Without altering anything, repeat each of the records.

Data records

----

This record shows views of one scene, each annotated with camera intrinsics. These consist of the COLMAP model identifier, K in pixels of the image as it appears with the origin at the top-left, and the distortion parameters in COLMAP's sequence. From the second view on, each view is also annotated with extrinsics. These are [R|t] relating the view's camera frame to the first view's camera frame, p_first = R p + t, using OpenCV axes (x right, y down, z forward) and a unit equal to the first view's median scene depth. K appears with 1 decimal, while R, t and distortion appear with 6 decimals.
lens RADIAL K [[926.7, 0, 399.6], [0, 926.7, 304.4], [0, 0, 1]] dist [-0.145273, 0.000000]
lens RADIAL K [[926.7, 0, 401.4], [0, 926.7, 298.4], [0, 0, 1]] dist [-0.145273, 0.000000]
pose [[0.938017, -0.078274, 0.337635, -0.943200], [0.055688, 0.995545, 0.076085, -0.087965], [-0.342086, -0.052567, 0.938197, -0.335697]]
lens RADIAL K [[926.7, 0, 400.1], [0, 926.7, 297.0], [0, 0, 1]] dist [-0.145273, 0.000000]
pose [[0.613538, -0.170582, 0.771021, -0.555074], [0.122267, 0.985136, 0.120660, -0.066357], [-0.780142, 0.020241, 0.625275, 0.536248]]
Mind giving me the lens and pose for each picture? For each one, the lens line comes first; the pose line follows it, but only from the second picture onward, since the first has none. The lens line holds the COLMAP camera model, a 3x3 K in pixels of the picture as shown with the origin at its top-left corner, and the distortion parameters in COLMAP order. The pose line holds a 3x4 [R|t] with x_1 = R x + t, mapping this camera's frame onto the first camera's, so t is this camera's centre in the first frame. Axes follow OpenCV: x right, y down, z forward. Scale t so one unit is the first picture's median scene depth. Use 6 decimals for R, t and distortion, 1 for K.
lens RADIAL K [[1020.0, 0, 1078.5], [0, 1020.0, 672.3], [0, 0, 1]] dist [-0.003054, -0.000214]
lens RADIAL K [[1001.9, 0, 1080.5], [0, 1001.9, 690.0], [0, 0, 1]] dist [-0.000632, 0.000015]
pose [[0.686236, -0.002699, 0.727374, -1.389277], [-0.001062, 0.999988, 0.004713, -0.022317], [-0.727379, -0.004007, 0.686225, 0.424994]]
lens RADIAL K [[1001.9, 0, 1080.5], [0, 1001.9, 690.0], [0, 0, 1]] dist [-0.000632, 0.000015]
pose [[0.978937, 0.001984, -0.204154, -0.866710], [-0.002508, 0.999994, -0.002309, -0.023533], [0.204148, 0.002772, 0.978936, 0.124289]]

----

:: Solution ::
This record shows views of one scene, each annotated with camera intrinsics. These consist of the COLMAP model identifier, K in pixels of the image as it appears with the origin at the top-left, and the distortion parameters in COLMAP's sequence. From the second view on, each view is also annotated with extrinsics. These are [R|t] relating the view's camera frame to the first view's camera frame, p_first = R p + t, using OpenCV axes (x right, y down, z forward) and a unit equal to the first view's median scene depth. K appears with 1 decimal, while R, t and distortion appear with 6 decimals.
lens RADIAL K [[926.7, 0, 399.6], [0, 926.7, 304.4], [0, 0, 1]] dist [-0.145273, 0.000000]
lens RADIAL K [[926.7, 0, 401.4], [0, 926.7, 298.4], [0, 0, 1]] dist [-0.145273, 0.000000]
pose [[0.938017, -0.078274, 0.337635, -0.943200], [0.055688, 0.995545, 0.076085, -0.087965], [-0.342086, -0.052567, 0.938197, -0.335697]]
lens RADIAL K [[926.7, 0, 400.1], [0, 926.7, 297.0], [0, 0, 1]] dist [-0.145273, 0.000000]
pose [[0.613538, -0.170582, 0.771021, -0.555074], [0.122267, 0.985136, 0.120660, -0.066357], [-0.780142, 0.020241, 0.625275, 0.536248]]
Mind giving me the lens and pose for each picture? For each one, the lens line comes first; the pose line follows it, but only from the second picture onward, since the first has none. The lens line holds the COLMAP camera model, a 3x3 K in pixels of the picture as shown with the origin at its top-left corner, and the distortion parameters in COLMAP order. The pose line holds a 3x4 [R|t] with x_1 = R x + t, mapping this camera's frame onto the first camera's, so t is this camera's centre in the first frame. Axes follow OpenCV: x right, y down, z forward. Scale t so one unit is the first picture's median scene depth. Use 6 decimals for R, t and distortion, 1 for K.
lens RADIAL K [[1020.0, 0, 1078.5], [0, 1020.0, 672.3], [0, 0, 1]] dist [-0.003054, -0.000214]
lens RADIAL K [[1001.9, 0, 1080.5], [0, 1001.9, 690.0], [0, 0, 1]] dist [-0.000632, 0.000015]
pose [[0.686236, -0.002699, 0.727374, -1.389277], [-0.001062, 0.999988, 0.004713, -0.022317], [-0.727379, -0.004007, 0.686225, 0.424994]]
lens RADIAL K [[1001.9, 0, 1080.5], [0, 1001.9, 690.0], [0, 0, 1]] dist [-0.000632, 0.000015]
pose [[0.978937, 0.001984, -0.204154, -0.866710], [-0.002508, 0.999994, -0.002309, -0.023533], [0.204148, 0.002772, 0.978936, 0.124289]]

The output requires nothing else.